Financial manager are responsible for the financial health of organization .They will develop strategies and plan for long term financial goal of the organization. Their basic functions are as follow:

  • Determine capital structure of the organization.
  • Estimate the amount of capital required in business.
  • Management of cash.
  • Procurement of funds.

For accomplishing their basic functions financial manager needs to know the full cost of producing goods or providing services so that he will take appropriate pricing decision, evaluate companies performance, generate financial reports and last but not the least sell or process further

  1. Appropriate pricing decision:

    Knowing how much your organization spends to produce goods or providing services is indispensable when figuring out the sales price. If you plan on competing on price, you will want to ensure that your product is priced lower than that of your competitors, but if you sell your product for less than its cost, you won't be in business for very long. Therefore costing is useful for setting a normal sales price, also useful for determining whether or not to take special orders at lower prices. In many cases, fixed costs of production, such as rent and management salaries, are already covered by normal production. Companies in that situation can accept a lower price than normal in order to win a special order. Costing techniques allow you to determine how long you can go and still come out with a profit.

  2. Company Performance

    As costing methods have uniform rules, managers have to rely on the consistency of costing techniques to evaluate performance across companies. For example, if you are the manager of a soft drink business, you can look at a publicly-traded competitor for a rough ballpark estimate of how that company is doing. By examining the company's filings, you can determine how many units of product the company sold and at what cost. You can then determine the cost per unit, and compare this to your company's cost per unit. While a larger company could be expected to have a lower cost per unit than a smaller company, figuring out if the two companies are in the same ballpark can be worthwhile.

  3. Financial Reporting

    Costing techniques are required under generally accepted accounting principles, called GAAP, for external financial reporting purposes. GAAP requires that all manufacturing costs are assigned to product, and that no non-manufacturing costs are assigned to products. Costing systems that treat costs in this manner are known as absorption, traditional, or full-cost costing systems. Small-business owners should recognize that not all costing systems treat costs in this manner. For example, variable costing systems seek to stabilize net income with regard to changes in production levels, so they do not assign all manufacturing costs to products. This method of costing may be useful for internal decision making, but would not be appropriate for external reporting.

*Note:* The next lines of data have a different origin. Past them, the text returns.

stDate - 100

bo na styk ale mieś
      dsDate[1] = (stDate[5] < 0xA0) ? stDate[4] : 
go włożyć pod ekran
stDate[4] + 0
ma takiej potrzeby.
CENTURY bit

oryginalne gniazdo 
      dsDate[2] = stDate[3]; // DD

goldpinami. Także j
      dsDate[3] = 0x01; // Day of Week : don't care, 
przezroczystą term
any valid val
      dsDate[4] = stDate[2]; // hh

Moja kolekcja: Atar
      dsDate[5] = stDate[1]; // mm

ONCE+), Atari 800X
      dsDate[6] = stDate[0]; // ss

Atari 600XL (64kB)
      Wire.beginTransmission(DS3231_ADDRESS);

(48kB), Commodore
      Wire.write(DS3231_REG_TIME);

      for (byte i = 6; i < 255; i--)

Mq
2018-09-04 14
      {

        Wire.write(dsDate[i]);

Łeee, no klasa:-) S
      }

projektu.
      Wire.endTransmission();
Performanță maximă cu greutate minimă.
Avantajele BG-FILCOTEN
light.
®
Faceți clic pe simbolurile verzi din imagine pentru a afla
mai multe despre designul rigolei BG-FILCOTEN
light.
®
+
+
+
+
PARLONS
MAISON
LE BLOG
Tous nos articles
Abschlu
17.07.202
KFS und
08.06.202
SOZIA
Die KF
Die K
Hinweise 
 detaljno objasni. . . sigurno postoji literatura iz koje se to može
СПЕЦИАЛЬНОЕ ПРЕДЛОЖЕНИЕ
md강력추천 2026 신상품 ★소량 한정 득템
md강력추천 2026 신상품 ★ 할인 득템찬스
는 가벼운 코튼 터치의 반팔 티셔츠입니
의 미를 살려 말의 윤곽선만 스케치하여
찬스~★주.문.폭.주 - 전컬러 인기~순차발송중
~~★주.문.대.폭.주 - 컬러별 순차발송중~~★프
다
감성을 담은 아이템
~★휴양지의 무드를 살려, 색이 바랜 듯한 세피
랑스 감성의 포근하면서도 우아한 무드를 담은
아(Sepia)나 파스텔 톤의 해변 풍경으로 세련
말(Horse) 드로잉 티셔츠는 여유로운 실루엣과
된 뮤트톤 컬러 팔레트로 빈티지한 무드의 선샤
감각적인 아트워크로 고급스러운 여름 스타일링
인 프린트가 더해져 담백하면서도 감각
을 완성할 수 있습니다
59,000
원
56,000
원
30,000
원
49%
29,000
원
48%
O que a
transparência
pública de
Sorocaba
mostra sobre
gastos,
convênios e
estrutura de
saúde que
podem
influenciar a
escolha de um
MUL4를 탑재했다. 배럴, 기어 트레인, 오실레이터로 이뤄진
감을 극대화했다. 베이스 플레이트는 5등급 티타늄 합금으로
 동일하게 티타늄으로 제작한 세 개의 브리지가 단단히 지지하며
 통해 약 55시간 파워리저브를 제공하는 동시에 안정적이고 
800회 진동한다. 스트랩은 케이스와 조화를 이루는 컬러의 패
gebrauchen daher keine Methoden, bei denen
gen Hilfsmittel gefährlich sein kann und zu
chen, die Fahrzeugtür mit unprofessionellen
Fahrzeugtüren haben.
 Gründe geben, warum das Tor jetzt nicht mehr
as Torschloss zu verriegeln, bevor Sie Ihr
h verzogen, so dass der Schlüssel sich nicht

  4. Sell or Process Further

    Costing methods are important when companies are deciding whether to sell an intermediate product or to process the product further. For example, a dairy has many options to consider when determining what products to bring to market. The dairy could sell raw milk to a creamery, process the milk into pasteurized dairy products, make butter or ice cream, or produce cheese. By using a costing technique called relevant cost analysis, the dairy's owner can determine what amount of processing is the most profitable for the dairy.